Stop the cycle. Ask yourself if it’s truly a requirement. And if not, take it out ffs.


What Johnathan’s listening to

James Citrin talking about CEO/Executive Search

There seems to be a lot of Kara Swisher in the newsletter this week. I enjoy her. I don’t always agree with her, but her Recode Decode podcast is one of the best going right now for conversations with the people shaping tech. And this one is a good place to get started if you haven’t, yet.

James leads the CEO practice for Spencer-Stuart, a top-tier exec search firm. That’s particularly interesting for me because when I was an executive at Mozilla, it was Spencer-Stuart (I’m 90% sure…) who ran our catastrophic year-long CEO search that never found a candidate. The vacuum that left is what lead to Brendan’s very short time in the seat. That doesn’t come up in the podcast, which is a bummer because I’d love to hear how James thought that went.

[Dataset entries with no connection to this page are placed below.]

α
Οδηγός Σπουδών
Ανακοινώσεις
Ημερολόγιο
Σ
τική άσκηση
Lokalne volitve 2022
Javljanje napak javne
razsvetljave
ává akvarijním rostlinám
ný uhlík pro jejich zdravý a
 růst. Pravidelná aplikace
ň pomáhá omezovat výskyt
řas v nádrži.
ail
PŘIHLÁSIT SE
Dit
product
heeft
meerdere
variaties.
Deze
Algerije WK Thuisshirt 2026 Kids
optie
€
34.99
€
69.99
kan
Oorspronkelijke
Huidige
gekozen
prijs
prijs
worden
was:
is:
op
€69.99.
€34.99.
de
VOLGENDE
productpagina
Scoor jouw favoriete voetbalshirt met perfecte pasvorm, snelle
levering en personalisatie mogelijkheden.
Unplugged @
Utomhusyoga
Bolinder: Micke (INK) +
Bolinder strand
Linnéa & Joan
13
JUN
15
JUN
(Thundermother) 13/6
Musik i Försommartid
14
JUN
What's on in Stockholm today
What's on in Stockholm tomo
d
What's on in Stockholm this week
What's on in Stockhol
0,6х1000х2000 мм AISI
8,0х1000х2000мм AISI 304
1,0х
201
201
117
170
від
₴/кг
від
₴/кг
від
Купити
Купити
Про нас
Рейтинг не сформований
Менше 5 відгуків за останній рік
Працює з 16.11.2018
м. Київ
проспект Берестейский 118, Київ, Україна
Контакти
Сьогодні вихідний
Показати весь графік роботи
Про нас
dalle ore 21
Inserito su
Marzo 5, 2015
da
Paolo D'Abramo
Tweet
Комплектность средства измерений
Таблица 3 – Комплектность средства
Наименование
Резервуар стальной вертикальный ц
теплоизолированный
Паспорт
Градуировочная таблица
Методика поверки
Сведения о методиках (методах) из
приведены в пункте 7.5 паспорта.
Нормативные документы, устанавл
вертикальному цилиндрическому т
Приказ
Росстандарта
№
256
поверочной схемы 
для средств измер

What does come up in the podcast is a broad-ranging set of things that you don’t get elsewhere (at least after the biographical bits in the first 10 minutes). It’s interesting to hear how Spencer-Stuart workshops every notable CEO transition (even ones they didn’t run). It’s interesting to hear him talk about the titanic shift in CEO promotions-from-within over the last 20 years. It’s interesting to hear their Capability, Credibility, and Attractability system for assessing CEOs. I’ll admit I do enjoy listening to people who take leadership seriously.

It’s not a perfect interview. His Professional Discretion stops him from giving more honest answers in a couple of spots, and the majority of his examples – though not all – are male and pale. But overall, this is a perspective you don’t often have access to, shared earnestly. And, having sat on the other side of those exec searches more than once, most of what he says is totally true.